Third-Party Risk: Beyond the BAA

Abstract

Of all the ways to apply risk-based cybersecurity principles, analyzing risks to ePHI related to engaging third parties is very important. Failing to evaluate cyber risk at service providers is dangerous, and recent examples, such as the breach reported by Anthem in August of 2017, and risks to ePHI resulting from these relationships must be included on the risk register as well. In terms of patient data, business associates (BAs) are entities that perform services on behalf of covered entities and have access to ePHI. Business associates also engage third parties, establishing downstream BA arrangements. Regulations require that business associate agreements (BAAs) be executed for all such arrangements, establishing requirements for BAs to operate under. Included are permissible uses and disclosures of PHI and the expectation to protect PHI by adhering to safeguards required under the HIPAA Security Rule. BAAs also include provisions for notification when breaches occur.

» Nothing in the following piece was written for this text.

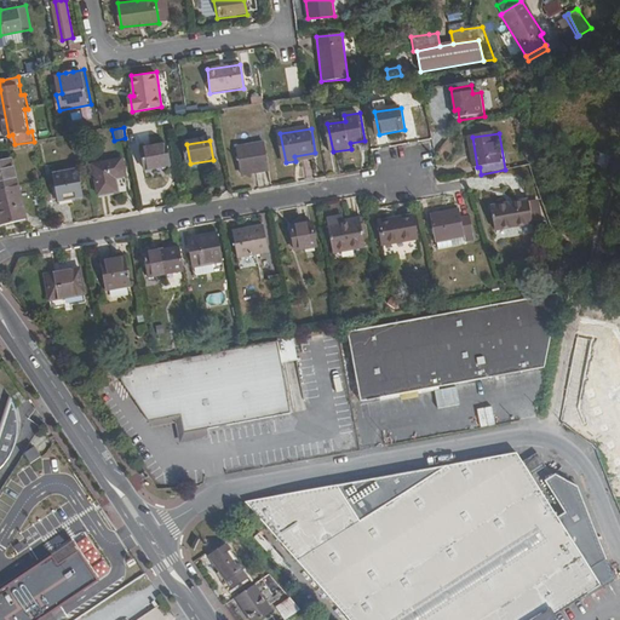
[(11,145),(12,154),(23,153),(22,144),(11,145)]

BAAs, however, should not be relied on for due diligence and information protection assurance. Managing third-party risk is not the sexiest aspect of cybersecurity; however, mismanaging third-party risk can be very damaging and lead to headlines. It is understood that BAAs are obtained any time a third party has access to, or is in possession of, ePHI. The focus of this chapter is to analyze and either accept or address the cyber risks to ePHI, prior to executing a business agreement and in addition to obtaining the signed BAA.